De klassieke methode om een vuur te maken – een omgekeerde piramide bouwen met heel kleine stukjes aanmaakhout en zo lagen van steeds grotere omvang maken – is allemaal prima en prima, ervan uitgaande dat je een enorme hoop aanmaakhout tot je beschikking hebt. In de zeldzame gevallen dat dit bij mij het geval was, werkte het als een charme. Maar de operatieve zinsnede hier is “uiterst zeldzaam”.
Veel vaker vind ik mezelf met een garage vol grote oude logs die zou branden als een SOB als ik gewoon kon krijgen ze te starten, maar niets dat zou zelfs in de verte kwalificeren als aanmaakhout grootte. Aangezien ik in het noordoosten woon (het land dat de lente vergat) en ik voor het grootste deel van mijn verwarming afhankelijk ben van een haardvuur, kan dit een groot gedoe worden. Mijn enige poging om houtblokken met een bijl tot aanmaakhout te splijten was een volslagen mislukking, en ook tamelijk angstaanjagend; binnen een paar minuten werd duidelijk dat ik veel meer kans had om een teen af te hakken dan om dat verdomde houtblok te splijten. Dus heb ik in de loop der jaren een bruikbaar repertoire aanmaakhoutvervangers opgebouwd.
Commerciële aanmaakblokjes – de aanmaakhoutvervanger van de luie (en rijke) mens. De meeste grote detailhandelaren (dat wil zeggen, Wal-Mart, K-Mart, Lowe’s, enz.) verkopen deze, die in wezen zijn kleine platen van behandelde geperst zaagsel. Ze zijn vrij effectief, maar duur en (hier in de buurt, tenminste) alleen verkrijgbaar tijdens de piek van het open haard seizoen. Dus eind maart heb je pech.

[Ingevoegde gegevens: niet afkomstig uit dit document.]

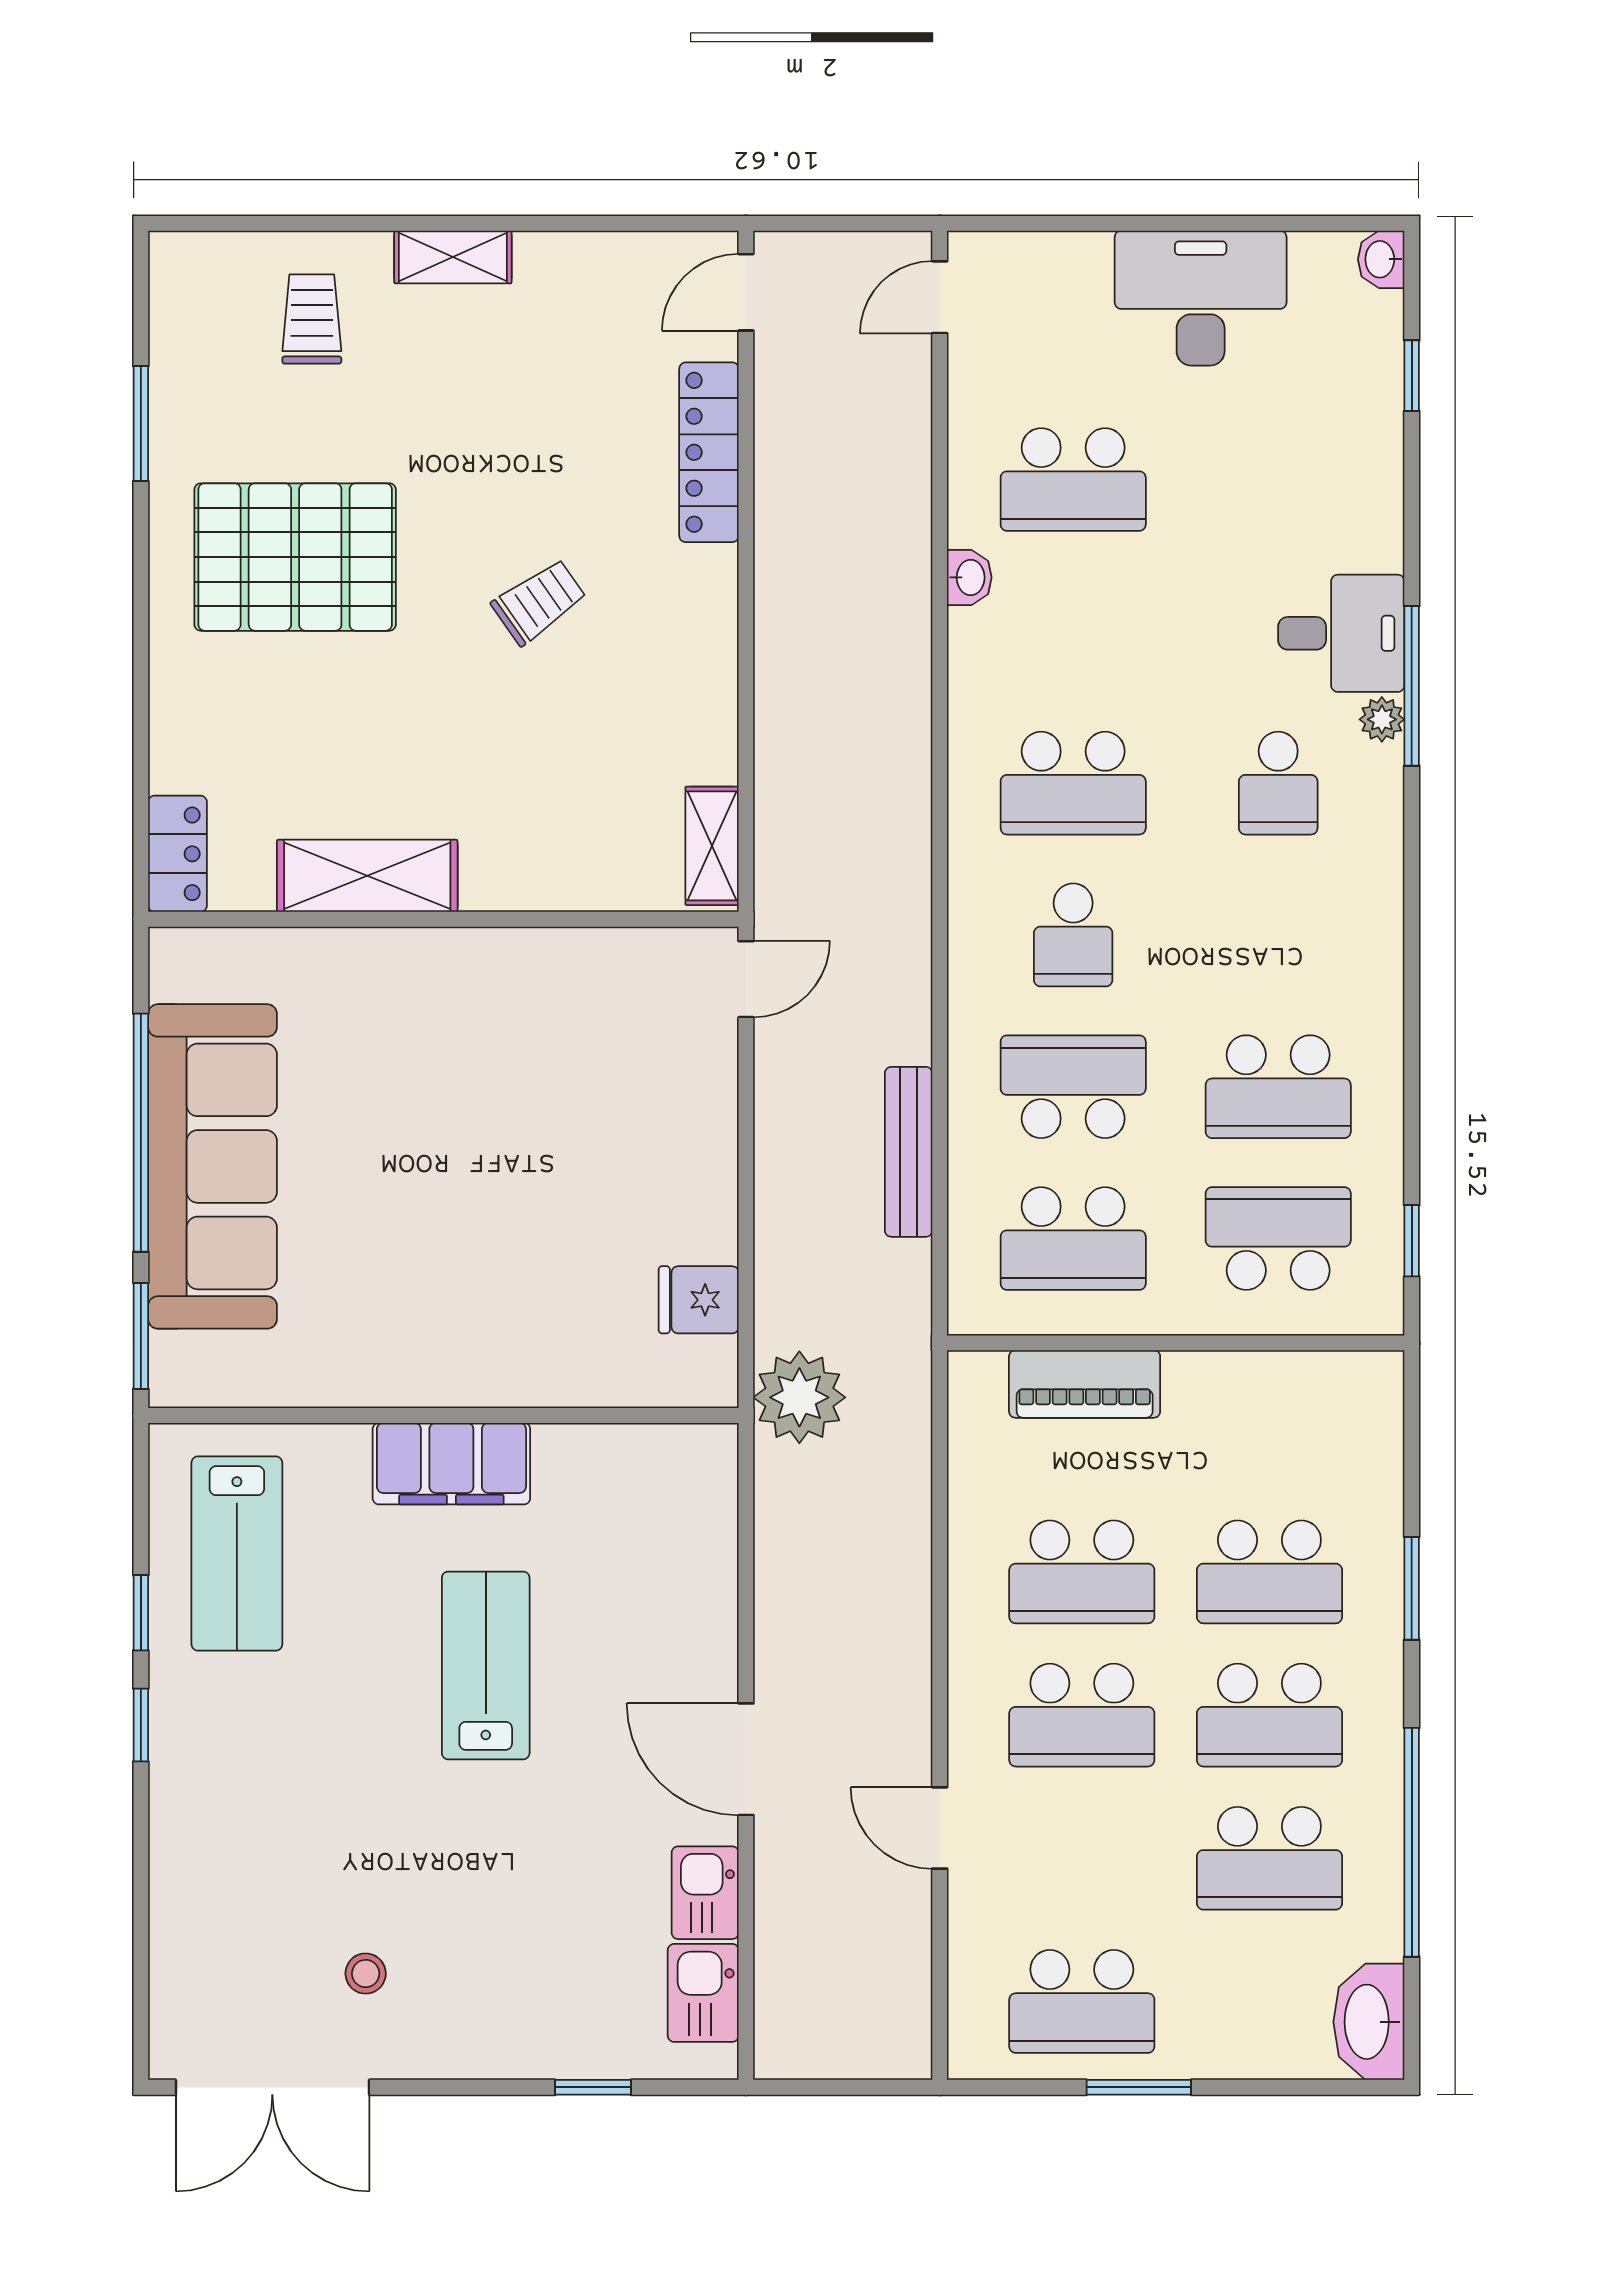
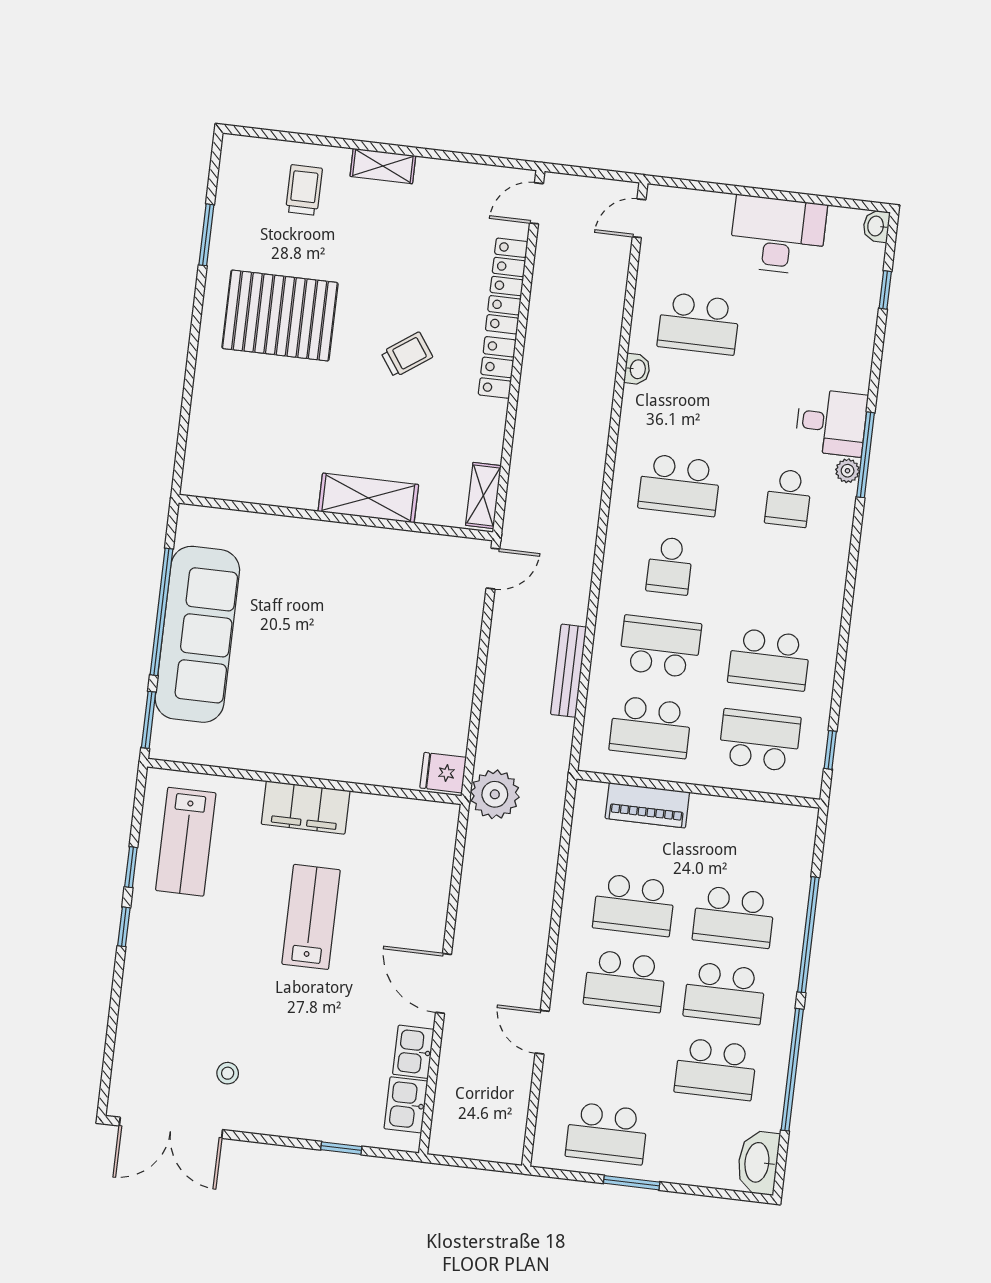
locker: (177, 854) -> (497, 367), moved, turned 180
shelving: (367, 876) -> (368, 498), moved
fridge: (699, 1300) -> (443, 773), moved
window: (1412, 1588) -> (808, 935), width x2.11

Papieren knopen – mijn persoonlijke favoriet; gratis, makkelijk, en behoorlijk betrouwbaar. Je legt gewoon vier of vijf vellen krantenpapier (let op: gewone pagina’s, niet het glimmende spul uit advertenties of tijdschriftenrubrieken) op een hoopje en rolt ze in de lengte op tot een vrij strakke koker, waarna je de koker in een knoop legt. Als je de “staarten” van de knoop terug naar binnen steekt, heb je een vrij dicht propje papier van ongeveer de grootte van een softbal. Mijn ervaring is dat je tussen de vier en zes knopen nodig hebt om een vuur aan de gang te krijgen (afhankelijk van hoe groot/droog je houtblokken zijn). Verfrommel drie of vier vellen krantenpapier en leg je knopen erop, leg dan een paar van je kleinste houtblokken over de knopen. Meestal zullen de knopen lang genoeg branden om tenminste een goede smeulbeurt te krijgen, en hé …. je kunt er altijd nog een paar bijgooien. De prijs is zeker goed.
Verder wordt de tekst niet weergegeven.